= Beginning of Section =

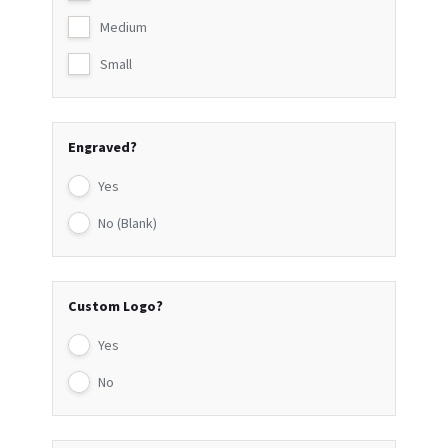
Medium
Small
Engraved?
Yes
No (Blank)
Custom Logo?
Yes
No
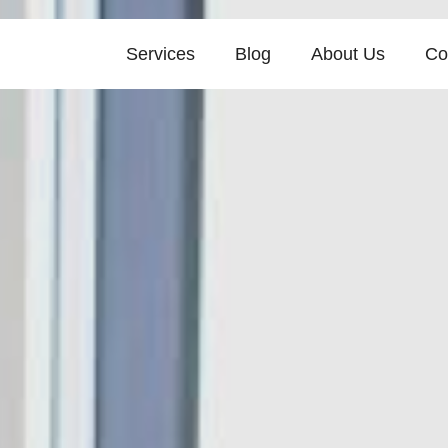
Services
Blog
About Us
Co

= End of Section =

• _INSTRUCTIONS FOR THE TASK_
Put every line of text in the listing above into a JSON list of strings, one string per line, leaving out blank lines and the pictures.

• _SOLUTION TO THIS EXERCISE_
[
  "Medium",
  "Small",
  "Engraved?",
  "Yes",
  "No (Blank)",
  "Custom Logo?",
  "Yes",
  "No",
  "Services",
  "Blog",
  "About Us",
  "Co"
]